Victor had been a victim of this changing attitude, and I could see the hurt in his eyes. It was probably why he had kept the paintings in his office and why he had taken an office on the mostly abandoned third floor. He was reliving the old days there; there he could look at the paintings of places he had never seen and would never see. He was a sad remnant of the city’s greatness, an aging relic in a city that every day looked more and more like

a jewelry box filled with cheap knockoffs. I grabbed his paw as he stared outside at the falling snow.

Victor sighed again. “You know, snow is the last great art of Mother Nature. Every snowflake is unique; there are no two the same in the entire world. Until they find a way to make them all the same.” Tears ran down the fur in his face.

“It’s just a phase. The human race has reached puberty; they think nobody understands them and they are acting out. Yes, they might be aggressive in doing so, but do you really think they can keep this up?”
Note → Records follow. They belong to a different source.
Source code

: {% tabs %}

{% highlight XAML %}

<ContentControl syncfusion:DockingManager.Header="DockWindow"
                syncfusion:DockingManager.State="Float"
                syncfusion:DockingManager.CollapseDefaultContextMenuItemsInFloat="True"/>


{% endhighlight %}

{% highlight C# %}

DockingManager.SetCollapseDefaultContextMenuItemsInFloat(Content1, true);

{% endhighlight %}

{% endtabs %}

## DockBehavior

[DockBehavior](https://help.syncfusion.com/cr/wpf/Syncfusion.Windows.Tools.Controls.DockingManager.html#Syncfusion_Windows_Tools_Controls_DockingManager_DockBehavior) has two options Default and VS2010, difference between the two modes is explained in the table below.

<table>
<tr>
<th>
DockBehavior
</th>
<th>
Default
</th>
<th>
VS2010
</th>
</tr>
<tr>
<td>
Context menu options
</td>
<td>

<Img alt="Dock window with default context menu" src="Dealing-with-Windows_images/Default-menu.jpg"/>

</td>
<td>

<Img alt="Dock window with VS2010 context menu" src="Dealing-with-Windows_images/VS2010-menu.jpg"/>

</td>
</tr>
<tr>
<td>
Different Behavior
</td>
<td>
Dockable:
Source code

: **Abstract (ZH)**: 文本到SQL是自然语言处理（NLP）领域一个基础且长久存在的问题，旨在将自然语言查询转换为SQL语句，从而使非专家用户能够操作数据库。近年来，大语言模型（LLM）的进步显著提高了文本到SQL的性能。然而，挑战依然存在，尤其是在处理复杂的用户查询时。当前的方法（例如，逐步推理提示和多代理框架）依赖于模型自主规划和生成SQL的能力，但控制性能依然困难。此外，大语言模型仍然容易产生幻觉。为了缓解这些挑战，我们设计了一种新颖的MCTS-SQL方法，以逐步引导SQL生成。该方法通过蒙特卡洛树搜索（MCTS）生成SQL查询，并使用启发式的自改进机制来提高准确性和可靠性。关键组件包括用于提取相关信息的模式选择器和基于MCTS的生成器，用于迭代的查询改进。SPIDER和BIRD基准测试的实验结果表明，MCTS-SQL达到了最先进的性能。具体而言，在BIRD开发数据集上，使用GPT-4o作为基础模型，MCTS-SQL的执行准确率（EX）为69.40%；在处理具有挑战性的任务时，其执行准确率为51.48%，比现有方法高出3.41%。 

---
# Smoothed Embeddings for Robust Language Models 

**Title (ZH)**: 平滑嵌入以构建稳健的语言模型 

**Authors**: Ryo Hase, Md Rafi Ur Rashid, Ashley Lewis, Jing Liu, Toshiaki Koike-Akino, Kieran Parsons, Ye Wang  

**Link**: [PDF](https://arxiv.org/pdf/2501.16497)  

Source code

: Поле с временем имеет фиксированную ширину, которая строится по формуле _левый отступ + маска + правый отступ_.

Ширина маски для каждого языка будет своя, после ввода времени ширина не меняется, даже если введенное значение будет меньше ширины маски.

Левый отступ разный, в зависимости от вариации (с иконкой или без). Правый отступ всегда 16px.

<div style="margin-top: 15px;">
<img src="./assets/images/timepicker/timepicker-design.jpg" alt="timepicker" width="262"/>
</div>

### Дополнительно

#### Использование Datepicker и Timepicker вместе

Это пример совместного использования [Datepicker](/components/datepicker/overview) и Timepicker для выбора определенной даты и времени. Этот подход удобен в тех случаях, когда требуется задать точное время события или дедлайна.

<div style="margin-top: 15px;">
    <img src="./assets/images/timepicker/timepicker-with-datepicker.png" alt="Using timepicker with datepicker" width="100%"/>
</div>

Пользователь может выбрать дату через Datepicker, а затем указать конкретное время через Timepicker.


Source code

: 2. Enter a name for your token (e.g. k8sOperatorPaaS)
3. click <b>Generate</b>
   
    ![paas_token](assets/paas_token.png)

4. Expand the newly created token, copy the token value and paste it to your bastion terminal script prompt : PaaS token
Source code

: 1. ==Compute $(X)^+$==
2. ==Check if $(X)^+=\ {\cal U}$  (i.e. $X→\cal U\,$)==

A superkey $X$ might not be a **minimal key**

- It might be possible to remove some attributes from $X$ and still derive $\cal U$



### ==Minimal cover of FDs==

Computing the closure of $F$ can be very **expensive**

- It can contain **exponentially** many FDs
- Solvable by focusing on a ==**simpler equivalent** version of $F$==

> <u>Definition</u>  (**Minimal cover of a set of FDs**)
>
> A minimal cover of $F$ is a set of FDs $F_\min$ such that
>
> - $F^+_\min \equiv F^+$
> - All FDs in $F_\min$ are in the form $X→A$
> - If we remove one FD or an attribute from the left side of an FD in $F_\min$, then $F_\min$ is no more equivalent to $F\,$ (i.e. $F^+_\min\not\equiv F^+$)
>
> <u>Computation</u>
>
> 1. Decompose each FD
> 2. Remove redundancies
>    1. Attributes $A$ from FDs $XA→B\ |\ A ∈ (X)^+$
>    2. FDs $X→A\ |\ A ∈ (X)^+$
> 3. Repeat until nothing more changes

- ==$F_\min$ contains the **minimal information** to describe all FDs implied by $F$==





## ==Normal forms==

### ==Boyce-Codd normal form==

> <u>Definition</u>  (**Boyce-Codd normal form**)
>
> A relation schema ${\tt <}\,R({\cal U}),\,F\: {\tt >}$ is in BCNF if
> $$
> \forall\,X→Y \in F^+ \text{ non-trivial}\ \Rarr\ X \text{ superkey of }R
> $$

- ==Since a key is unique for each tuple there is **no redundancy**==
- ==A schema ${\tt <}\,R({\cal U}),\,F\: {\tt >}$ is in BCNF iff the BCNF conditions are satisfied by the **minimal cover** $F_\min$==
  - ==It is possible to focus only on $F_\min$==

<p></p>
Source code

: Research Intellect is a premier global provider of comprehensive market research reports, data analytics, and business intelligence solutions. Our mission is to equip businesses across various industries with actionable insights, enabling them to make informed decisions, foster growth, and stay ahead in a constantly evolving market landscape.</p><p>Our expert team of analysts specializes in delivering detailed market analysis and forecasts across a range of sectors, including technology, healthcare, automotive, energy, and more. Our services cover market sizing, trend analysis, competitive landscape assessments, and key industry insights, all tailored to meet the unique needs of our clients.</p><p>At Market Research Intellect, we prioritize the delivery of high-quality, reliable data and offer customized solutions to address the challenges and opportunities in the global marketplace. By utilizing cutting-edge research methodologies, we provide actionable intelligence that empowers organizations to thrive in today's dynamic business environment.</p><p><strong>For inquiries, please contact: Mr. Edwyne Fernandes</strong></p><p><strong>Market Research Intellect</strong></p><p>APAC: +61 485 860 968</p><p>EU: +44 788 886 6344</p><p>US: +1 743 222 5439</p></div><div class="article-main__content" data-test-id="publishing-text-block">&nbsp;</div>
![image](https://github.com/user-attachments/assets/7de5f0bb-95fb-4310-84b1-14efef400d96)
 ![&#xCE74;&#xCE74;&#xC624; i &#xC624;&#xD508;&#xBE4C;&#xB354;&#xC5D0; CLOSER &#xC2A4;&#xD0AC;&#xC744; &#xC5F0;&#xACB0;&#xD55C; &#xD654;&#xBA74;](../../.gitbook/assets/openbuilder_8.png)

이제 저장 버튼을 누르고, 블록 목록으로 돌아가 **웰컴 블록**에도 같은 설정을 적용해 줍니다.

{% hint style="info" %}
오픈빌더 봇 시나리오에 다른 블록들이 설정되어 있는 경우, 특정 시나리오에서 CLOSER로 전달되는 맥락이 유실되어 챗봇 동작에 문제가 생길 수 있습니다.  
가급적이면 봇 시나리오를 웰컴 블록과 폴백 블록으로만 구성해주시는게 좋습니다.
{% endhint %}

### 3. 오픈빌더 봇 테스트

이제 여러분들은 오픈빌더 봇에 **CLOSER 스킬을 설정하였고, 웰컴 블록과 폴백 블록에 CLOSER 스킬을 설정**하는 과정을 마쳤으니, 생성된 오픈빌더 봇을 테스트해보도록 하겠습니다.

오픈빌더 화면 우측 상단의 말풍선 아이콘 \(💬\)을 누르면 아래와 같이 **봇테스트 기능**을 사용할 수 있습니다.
He gave me a faint smile. “A nice thought, Tara, but you know I am an old lion. By the time they stop enforcing and start actually coexisting, I will no longer be here; I will be on the great savanna in the sky.”

I looked at him; it was the first time I had heard a predatory furry speak of such a thing. “Is that like a private hereafter for lion furries?” I asked him.

He shook his head. “No. After my student told me about the savannas in the world she came from, something inside me has yearned to go there and see it. That is why I choose for it to be that. Who knows, it might even be truly that; I never met a furry who has been to the hereafter and told me what it was or wasn’t.” A small smile played on his lips.

I smiled as I got back to my lunch and coffee. For the rest of the time we spent in the diner neither of us spoke, we just looked outside, watching the snowflakes; the last things that made the city look like a canvas of art unique to anyone who looked at it.